Late Monkees star Davey Jones told me he stayed there three times.
“It’s kind of old-fashioned inside the hotel,” he said. “I remember the waterfalls inside there.”
A 60th birthday bash for Graham Nash, of Crosby, Stills and Nash, was held there. Former band mate David Crosby showed up to the party in a pink bunny suit.

“It was hysterical, man,” Crosby told me years later. “If you’d seen it, you would have died laughing.”
I didn’t see it, but Jackson Browne, Bette Middler, Stephen Stills and Eric Idle did.
To drop a few more names: John Wayne, a friend of Alex Madonna’s, was a regular. So was Dolly Parton. Steve Martin, Joni Mitchell and Lucille Ball all dropped by. Though Alex Madonna was said to shy from celebrity, photos at the inn show Madonna, who died in 2004 at age 85, with various familiar faces, including George Burns, Reba McIntire, Danny Thomas and Joe Montana.

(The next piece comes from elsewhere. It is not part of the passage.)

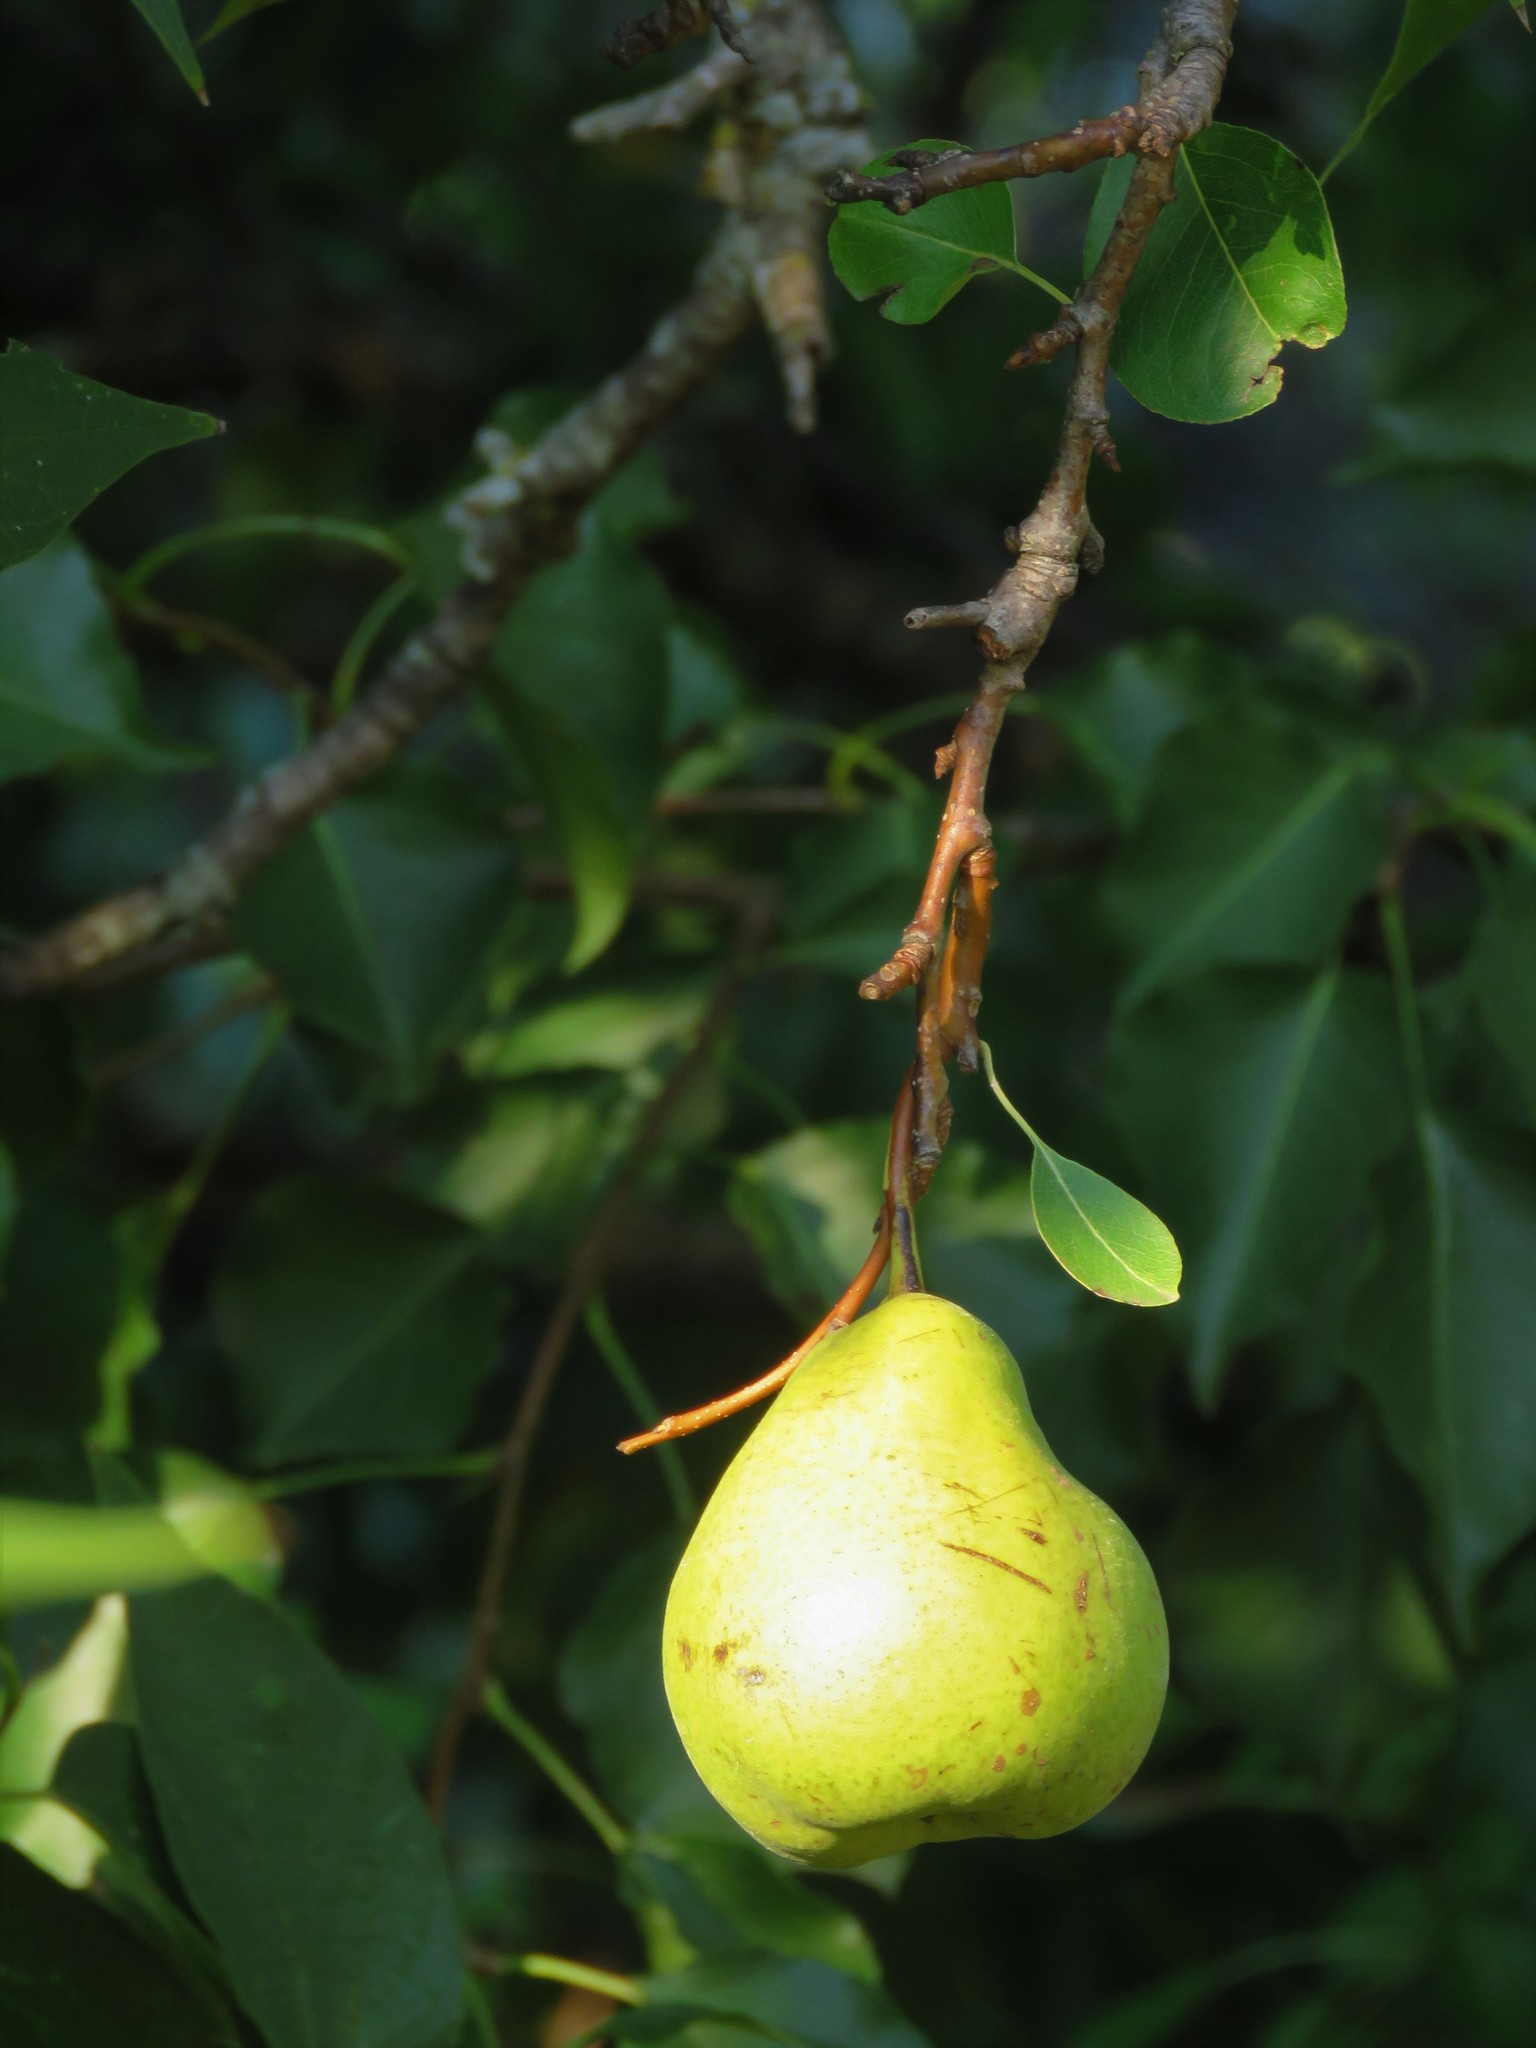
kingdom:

Even those accustomed to the glitz of Hollywood wanted to see the Madonna Inn’s rock walls and waterfalls.

As Christmas neared this year, many visitors stopped by Alex Madonna’s Gold Rush Steak House, which offered its regular array of pink booths and rosy carpets combined with an elaborate display of Christmas trees, lights and decorations. Those who know about the inn also stopped by the men’s room, known for its famous waterfall urinal.

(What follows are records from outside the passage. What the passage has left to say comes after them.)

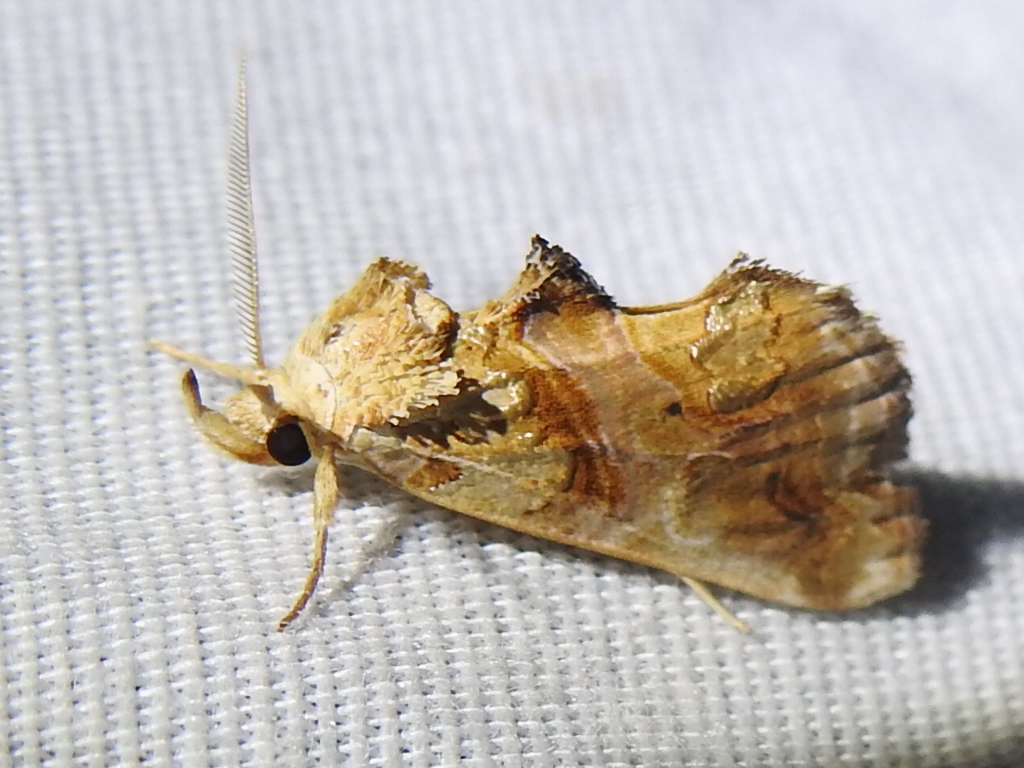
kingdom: Animalia
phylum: Arthropoda
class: Insecta
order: Lepidoptera
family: Erebidae
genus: Plusiodonta
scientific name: Plusiodonta compressipalpis
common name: Moonseed moth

Before he became a household name himself, Weird All Yankovic — who attended college in San Luis Obispo — offered a nod to “toilets at Madonna Inn” in his song “Take Me Down.”
Even outside of the holidays, the inn is a sight to see. Doors, beams and railings feature hand-carved art. The hand-carved marble balustrade in the steakhouse came from the Hearst Castle, roughly 45 minutes north. And leaded glass, located throughout, was custom made for the inn.
Alex Madonna, whose funeral procession through the streets of San Luis Obispo was akin to that of a world leader, has a lasting presence on the grounds, including a painted portrait, a bust, and a life-sized statue featuring him on a horse.
So, if you visit the Madonna Inn – especially at Christmas – bring the camera.
And Musgraves is right: The pink champagne cake is pretty good, too.